ZERO COSTe-Filing of Your duty Return (SELF)

Filing your Income Tax Return( ITR) on the Income duty gate does not have to bedaunting.However, do not worry, If you find it complex. You can mileage expert backing to handle your duty form snappily, accessibly, and at no cost to you. With expert guidance, you will maximize your refund with ease. Explore our range of acclimatized packages then( (Click Here show packages) Top plan as per your budget

Which ITR Form Should You Use?

 Navigating through the colorful ITR forms can be confusing. To simplify the process, then is a breakdown

 ITR- 1( Sahaj) Suitable for individualities with a total income of over toRs. 50 lakh, encompassing income from hires, one house property, other sources( like interest), and agrarian income up toRs. 5,000.

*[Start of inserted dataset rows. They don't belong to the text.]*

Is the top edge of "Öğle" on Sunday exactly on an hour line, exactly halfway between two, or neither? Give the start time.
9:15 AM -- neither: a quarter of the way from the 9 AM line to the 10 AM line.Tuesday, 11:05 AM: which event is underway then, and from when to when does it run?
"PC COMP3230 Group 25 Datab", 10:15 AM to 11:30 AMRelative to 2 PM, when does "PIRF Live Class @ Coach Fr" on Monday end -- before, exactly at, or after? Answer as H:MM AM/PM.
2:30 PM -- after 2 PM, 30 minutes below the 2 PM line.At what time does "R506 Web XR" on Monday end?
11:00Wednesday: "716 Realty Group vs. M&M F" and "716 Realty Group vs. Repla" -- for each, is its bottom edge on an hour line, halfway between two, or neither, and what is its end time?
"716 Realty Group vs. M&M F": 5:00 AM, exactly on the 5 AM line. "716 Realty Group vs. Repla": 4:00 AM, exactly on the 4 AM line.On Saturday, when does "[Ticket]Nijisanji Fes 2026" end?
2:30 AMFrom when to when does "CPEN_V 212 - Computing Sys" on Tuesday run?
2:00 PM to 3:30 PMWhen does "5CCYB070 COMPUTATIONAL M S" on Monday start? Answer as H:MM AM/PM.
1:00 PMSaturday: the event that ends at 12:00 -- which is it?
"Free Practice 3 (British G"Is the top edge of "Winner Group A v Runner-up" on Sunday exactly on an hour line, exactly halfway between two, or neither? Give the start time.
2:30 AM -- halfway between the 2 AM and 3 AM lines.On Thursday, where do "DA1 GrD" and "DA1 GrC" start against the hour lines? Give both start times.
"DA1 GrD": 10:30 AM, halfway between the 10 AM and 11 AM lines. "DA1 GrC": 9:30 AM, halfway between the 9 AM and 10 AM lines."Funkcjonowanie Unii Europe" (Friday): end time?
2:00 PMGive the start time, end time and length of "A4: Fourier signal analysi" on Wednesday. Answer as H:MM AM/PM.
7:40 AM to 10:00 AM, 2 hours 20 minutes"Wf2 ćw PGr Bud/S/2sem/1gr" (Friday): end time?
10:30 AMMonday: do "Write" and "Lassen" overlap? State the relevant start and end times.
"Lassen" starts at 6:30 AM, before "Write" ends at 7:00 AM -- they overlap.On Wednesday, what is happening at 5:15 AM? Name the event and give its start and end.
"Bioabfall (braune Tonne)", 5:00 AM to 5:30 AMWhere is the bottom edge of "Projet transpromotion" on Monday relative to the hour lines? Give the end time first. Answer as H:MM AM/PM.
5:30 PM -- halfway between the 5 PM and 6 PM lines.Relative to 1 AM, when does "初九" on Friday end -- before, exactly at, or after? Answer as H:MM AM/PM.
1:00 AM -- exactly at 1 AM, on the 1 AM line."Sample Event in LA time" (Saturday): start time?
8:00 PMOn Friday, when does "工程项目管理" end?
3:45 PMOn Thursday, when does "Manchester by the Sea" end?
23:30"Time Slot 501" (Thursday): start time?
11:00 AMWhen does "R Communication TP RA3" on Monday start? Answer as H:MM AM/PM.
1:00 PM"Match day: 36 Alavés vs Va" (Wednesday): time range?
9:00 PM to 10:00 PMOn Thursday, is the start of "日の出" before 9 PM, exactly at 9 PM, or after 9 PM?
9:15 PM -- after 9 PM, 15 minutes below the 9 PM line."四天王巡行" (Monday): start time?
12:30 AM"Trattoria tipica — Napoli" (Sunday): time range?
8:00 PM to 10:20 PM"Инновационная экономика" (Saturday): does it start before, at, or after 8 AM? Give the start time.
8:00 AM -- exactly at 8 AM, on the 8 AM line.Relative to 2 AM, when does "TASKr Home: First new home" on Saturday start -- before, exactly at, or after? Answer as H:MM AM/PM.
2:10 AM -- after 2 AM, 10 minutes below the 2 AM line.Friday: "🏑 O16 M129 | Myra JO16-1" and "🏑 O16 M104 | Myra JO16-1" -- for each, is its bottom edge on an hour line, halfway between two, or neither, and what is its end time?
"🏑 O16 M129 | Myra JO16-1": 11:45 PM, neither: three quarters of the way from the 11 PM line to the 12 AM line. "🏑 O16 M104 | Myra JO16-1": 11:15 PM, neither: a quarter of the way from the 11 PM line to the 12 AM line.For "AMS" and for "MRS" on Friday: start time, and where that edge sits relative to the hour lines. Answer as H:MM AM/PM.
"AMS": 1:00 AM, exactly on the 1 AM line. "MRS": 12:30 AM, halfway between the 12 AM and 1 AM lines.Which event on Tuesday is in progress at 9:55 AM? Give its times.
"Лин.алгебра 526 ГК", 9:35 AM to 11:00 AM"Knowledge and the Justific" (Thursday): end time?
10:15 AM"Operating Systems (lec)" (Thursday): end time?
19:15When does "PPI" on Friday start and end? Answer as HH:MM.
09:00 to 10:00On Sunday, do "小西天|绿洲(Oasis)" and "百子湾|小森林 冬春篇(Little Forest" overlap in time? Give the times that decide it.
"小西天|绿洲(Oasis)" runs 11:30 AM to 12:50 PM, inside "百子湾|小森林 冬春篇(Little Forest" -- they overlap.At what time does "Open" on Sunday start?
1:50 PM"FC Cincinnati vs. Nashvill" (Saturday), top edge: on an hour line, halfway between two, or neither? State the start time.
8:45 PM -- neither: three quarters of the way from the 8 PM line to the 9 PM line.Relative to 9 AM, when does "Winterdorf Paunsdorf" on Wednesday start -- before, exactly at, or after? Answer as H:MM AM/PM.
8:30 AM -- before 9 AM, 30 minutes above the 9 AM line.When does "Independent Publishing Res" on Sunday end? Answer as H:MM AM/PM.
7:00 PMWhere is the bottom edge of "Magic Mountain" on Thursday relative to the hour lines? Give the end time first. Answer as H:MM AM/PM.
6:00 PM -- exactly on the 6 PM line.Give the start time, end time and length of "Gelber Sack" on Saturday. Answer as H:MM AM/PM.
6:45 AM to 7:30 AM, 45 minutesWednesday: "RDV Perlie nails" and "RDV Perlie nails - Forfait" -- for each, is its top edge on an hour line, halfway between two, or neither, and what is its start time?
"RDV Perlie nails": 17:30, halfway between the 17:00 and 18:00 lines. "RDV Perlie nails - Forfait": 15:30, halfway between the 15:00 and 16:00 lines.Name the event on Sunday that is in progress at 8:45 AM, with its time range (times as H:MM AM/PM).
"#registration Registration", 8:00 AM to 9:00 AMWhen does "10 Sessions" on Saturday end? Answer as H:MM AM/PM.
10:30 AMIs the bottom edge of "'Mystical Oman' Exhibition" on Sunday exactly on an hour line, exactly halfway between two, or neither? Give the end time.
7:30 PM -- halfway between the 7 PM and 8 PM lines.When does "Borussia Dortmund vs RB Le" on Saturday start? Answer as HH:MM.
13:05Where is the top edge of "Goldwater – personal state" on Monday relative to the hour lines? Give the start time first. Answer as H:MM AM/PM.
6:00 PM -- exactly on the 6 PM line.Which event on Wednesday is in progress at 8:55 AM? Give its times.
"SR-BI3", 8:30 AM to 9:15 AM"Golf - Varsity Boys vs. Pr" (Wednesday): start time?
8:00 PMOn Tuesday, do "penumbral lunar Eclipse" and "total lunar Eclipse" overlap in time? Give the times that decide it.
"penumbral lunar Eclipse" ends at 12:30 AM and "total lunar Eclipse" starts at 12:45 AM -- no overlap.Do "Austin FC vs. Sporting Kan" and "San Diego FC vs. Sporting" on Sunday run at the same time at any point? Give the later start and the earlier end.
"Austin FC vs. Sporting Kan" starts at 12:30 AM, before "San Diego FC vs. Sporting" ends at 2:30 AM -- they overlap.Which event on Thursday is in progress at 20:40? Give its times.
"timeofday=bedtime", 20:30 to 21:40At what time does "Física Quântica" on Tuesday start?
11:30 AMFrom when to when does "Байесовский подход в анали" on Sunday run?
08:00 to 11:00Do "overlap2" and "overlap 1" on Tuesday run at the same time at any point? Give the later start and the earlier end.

 ITR- 2 Designed for individualities and HUFs without income from business or profession.

 ITR- 3 Intended for individualities and HUFs with income from business or profession.

 ITR- 4 ( Sugam) If your business qualifies for plausible income, this form is for you. It applies to individualities, HUFs, and enterprises( banning LLPs) with a total income of over toRs. 50 lakh, calculated under sections 44AD, 44ADA, or 44AE.

5 Simple way toe-File Your Income Tax Return on theE-filing Portal

1. Register on the Income duty gate. 
2. elect the applicable ITR form. 
3. Fill in your particular and income details. 
4. Review your return for delicacy. 
5. train your ITR hassle-free.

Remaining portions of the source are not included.